#### Brontekst
TFF heeft verweer gevoerd en geconcludeerd tot niet-ontvankelijk verklaring van [A] in haar vorderingen, dan wel tot afwijzing van die vorderingen.
3.7.
Op de stellingen en verweren van partijen wordt hierna, voor zover van belang, ingegaan.

4.Het geschil en de beoordeling daarvan

in conventie en in reconventie

4.1.
[A] heeft in de kop van de conclusie van antwoord, tevens eis in reconventie, vermeld dat het om een voorwaardelijke eis in reconventie zou gaan. Uit deze conclusie valt echter niet af te leiden dat het daadwerkelijk om een voorwaardelijke vordering zou gaan en, indien dat al anders zou zijn, onder welke voorwaarde de vordering is ingesteld. De rechtbank houdt het er daarom voor dat door [A] is beoogd om een onvoorwaardelijke vordering in te stellen, die direct samenhangt met het verweer tegen de vordering in conventie.
4.2.
De rechtbank ziet vanwege de nauwe samenhang tussen conventie en reconventie aanleiding om de stellingen en verweren hierna zoveel mogelijk gezamenlijk te beoordelen.
4.3.

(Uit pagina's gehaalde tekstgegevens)
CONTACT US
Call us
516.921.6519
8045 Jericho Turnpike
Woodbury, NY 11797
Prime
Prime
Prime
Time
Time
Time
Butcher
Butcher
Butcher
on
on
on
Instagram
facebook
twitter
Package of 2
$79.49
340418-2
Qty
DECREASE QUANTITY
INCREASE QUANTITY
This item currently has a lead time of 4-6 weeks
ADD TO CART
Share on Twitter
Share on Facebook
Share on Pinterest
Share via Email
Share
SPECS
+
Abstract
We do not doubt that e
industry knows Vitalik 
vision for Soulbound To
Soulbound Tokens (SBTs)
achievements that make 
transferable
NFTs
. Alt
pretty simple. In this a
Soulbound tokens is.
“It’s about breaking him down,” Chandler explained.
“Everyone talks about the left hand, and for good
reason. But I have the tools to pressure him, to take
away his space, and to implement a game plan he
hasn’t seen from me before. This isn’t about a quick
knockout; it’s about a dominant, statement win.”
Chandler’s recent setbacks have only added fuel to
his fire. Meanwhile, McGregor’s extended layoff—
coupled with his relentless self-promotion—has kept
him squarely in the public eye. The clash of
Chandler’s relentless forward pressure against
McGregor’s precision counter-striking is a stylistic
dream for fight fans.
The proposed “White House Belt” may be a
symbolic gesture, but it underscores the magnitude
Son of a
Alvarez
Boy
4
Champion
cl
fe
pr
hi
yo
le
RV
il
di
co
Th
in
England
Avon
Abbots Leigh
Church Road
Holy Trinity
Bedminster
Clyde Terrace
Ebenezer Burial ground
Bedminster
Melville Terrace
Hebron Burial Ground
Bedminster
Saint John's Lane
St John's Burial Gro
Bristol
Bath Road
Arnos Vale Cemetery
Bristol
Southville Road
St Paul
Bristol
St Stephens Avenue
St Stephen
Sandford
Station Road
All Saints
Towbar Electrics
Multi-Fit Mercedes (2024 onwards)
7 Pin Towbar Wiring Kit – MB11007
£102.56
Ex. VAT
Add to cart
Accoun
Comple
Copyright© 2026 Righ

#### Opdracht
Vervang "nauwe" door "sterke" en geef het deel van de brontekst opnieuw, beginnend bij "De rechtbank ziet" en doorlopend tot en met "gezamenlijk te beoordelen.".

#### Antwoord
De rechtbank ziet vanwege de sterke samenhang tussen conventie en reconventie aanleiding om de stellingen en verweren hierna zoveel mogelijk gezamenlijk te beoordelen.